Saturday, March 10, 2012, 3:00 pm
Recently retired from a company after some 40 years of service, Sunada Tomoaki, father of filmmaker Sunada Mami, is diagnosed with terminal cancer and only has a few months left to live. True to his pragmatic core, Sunada sets out to accomplish a list of tasks before his final departure: playing with his grandchildren, planning his own funeral, and saying "I love you" to his wife. In a voice over, using words taken from her father's diary, filmmaker Sunada speaks tenderly in first person as the elder Sunada. Produced by the acclaimed director Kore-eda Hirokazu (Still Walking, Nobody Knows), the documentary, at once mournful and celebratory, is a moving tribute to the filmmaker's father.
"The film provides an unflinching, unsentimental view of the dying process" — Mark Schilling, The Japan Times
Check out a short interview with filmmaker Sunada Mami here.
Program 2:
Dear Pyongyang
YANG Yonghi. 2005. 107 min. Color. HDCAM.
Sunday, March 11, 2012, 3:00 pm
A second-generation Korean Japanese, filmmaker Yang Yonghi grew up not understanding why her father, originally from the southern part of the Korean peninsula, decided to pledge loyalty to North Korea, became the local leader of a pro-North Korea organization, and sent his three teenage sons, then aged 14 to 18, to live in Pyongyang in the 1970s. Shot in both Osaka and Pyongyang, this film documents the family's various reunions in the North Korean capital, the ritual of sending large boxes of supplies to Pyongyang, and the filmmaker's complex relationship with her father marked by both ideological conflicts and affection. The film provides a rare glimpse into the life of ethnic Koreans in Japan as well as life in Pyongyang. The filmmaker has been banned from entering North Korea since the release of this film.

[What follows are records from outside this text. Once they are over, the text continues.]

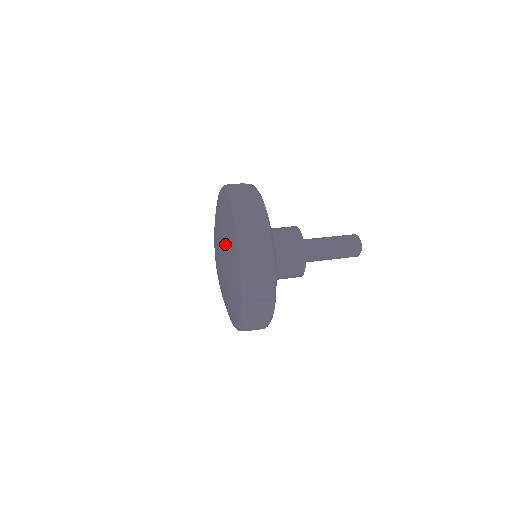
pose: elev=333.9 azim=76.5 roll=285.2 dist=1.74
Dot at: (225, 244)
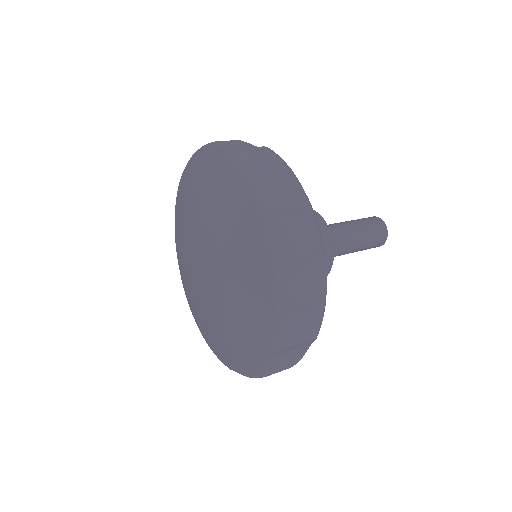
Dot at: (235, 252)
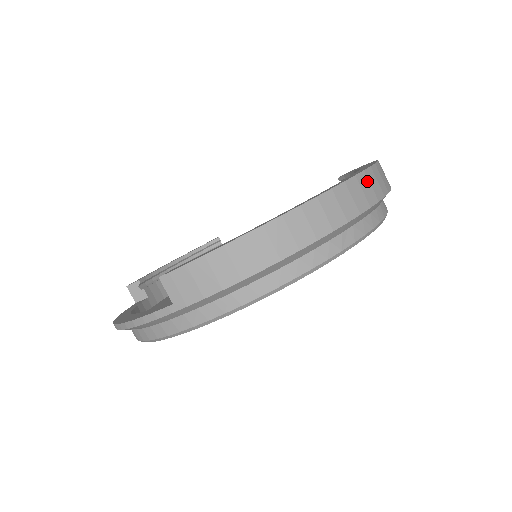
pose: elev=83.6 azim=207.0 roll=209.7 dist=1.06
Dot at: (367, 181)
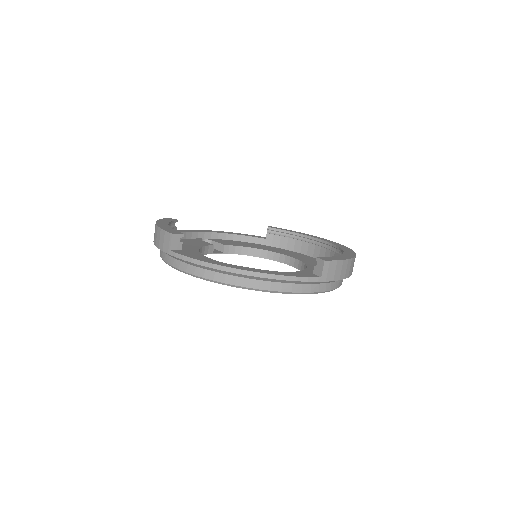
Dot at: occluded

"The impossible personal and political quandaries experienced by ethnic Koreans living in Japan find gentle, touching expression in Yang Yonghi's docu, Dear Pyongyang." — Robert Koehler, Variety
Program 3: (Two films screened in one program)
Up Close and Personal: Kawase Naomi
Sunday, March 18, 2012, 3:00 pm
Family has been a central theme in Kawase Naomi's work. Abandoned as an infant by her parents, who had already separated at the time of the filmmaker's birth, Kawase was adopted and raised by her great uncle and aunt. The abandonment has left a major scar in the filmmaker. Many of Kawase's documentaries confront issues of identity and family in an attempt to deal with the void she has felt since childhood.
Embracing
KAWASE Naomi. 1992. 40 min. Color. 16mm.
Against the advice of family members, filmmaker Kawase sets out to search for the father she has never met. As the filmmaker looks up old photographs and public registries to locate her father, a sense of loneliness and quiet perseverance permeates the screen. Made when Kawase was 23 years old, Embracing charts a deeply emotional journey filled with pain, emptiness and longing.
Tarachime
KAWASE Naomi. 2006. 43 min. Color. Digibeta.
Bearing her own child for the first time, filmmaker Kawase reflects on the themes of motherhood, family, and the cycle of life as she films the great aunt who adopted and raised her. Called Grandma by the filmmaker, Uno is 90 years old and ailing, evident in the uncompromising exposure of her fragile body. The documentary shows the two women fighting, as Kawase complains about her lonely childhood, and their subsequent reconciliation. At once brutal and tender, the film reveals a complex mother-daughter relationship. "Tarachime" refers to "birth mother" in Japanese.
"[Tarachime is] a beautiful and breathtaking work of art…of the most marvelous simplicity." — Natalia Ames, Nisimazine
"[Her films] are about life… Kawase just took your hands and led you to her garden. It is an intimate journey, a generous gesture." — Apichatpong Weerasethakul, filmmaker (Uncle Boonmee Who Can Recall His Past Lives, 2010)
Program 4:
The Emperor's Naked Army Marches On
HARA Kazuo. 1987. 122 min. Color. 16mm.
Sunday, March 25, 2012, 3:00 pm
62-year-old war veteran Okuzaki Kenzo is known to be an erratic and attention seeking man. He has made a declaration to assassinate Prime Minister Tanaka Kakuei and was found shooting pachinko balls with a homemade slingshot aiming at Emperor Hirohito. While stationed in New Guinea during WWII, several soldiers in his unit died mysteriously. Filmmaker Hara Kazuo follows the unpredictable Okuzaki as he tracks down and stomps into the homes of fellow veterans to seek out the truth about these deaths. His behavior turns increasingly violent as he learns of gruesome and savage acts committed on Japanese soldiers within the army unit.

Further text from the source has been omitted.